By reflex, Ry slid into the laid-back mode he’d perfected as a child when he wanted to take his brother out. “Mind? Me? I’d have returned it myself. But then, I’d have used the money on something useful, like a down payment on a matching motorcycle for my bride.”

Trey made that particular sound of disgust that used to make Ry’s day. It still did.

“Tell me that you don’t still ride a motorcycle,” his long-suffering brother implored.

Excellent. It felt just as good as ever to make his brother crazy.

“As a paramedic,” Trey continued, “you’ve surely had to scrape motorcyclists off the pavement enough times to know better.”

Of course he had. They didn’t call them “donor-cycles” in the ER for nothing. Ry hadn’t ridden one in years. “But there’s nothing like the freedom you feel, weaving in and out of traffic, on two wheels.”

“Ry?” His father’s voice. Ry turned at the sound.

“Happy New Year, Dad.” He reached out to shake his father’s hand. It was show time. This is what he’d come home for. God willing, he planned to be a good son.

If his father were surprised to see Ry, he didn’t show it. He took Ry’s hand, holding the grip seconds longer than politeness required. That was a good sign.

“You’re looking well, Dad,” Ry said in good-manner mode, though his father didn’t look well at all.
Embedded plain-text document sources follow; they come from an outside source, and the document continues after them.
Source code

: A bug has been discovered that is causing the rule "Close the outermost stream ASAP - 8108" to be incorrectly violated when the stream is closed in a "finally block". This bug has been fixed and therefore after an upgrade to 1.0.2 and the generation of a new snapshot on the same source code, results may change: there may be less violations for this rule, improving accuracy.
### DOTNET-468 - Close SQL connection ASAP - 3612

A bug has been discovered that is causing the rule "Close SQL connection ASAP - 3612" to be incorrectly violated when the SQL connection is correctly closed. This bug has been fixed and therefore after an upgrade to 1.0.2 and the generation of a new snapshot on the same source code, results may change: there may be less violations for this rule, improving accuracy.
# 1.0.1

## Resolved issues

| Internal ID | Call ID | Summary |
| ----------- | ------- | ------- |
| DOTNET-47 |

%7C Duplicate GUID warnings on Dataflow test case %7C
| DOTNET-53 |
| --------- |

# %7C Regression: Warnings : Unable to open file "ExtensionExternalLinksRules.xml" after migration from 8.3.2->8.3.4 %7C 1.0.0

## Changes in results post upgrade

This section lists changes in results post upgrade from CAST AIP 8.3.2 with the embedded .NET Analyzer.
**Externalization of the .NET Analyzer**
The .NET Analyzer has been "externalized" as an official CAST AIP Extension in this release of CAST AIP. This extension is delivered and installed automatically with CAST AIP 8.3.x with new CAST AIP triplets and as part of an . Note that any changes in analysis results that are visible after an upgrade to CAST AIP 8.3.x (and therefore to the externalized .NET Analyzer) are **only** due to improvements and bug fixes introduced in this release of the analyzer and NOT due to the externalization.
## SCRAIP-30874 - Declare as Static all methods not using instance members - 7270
Ry wasn’t a doctor like half of the crowd here at the party, but he recognized a stressed-out man when he saw one.

“Have you seen your mother?” his father said, his eyes sweeping the room as if he were looking for her.

“Yes, I got my first New Year’s hug from her.”

The relief on his father’s face was pitifully real. “Good, that’s good,” he said, patting Ry on the shoulder.

His father’s touch was so unexpectedly moving that emotion tightened Ry’s chest. “I don’t want to take you away from your guests, Dad. Maybe we can get together tomorrow and talk?”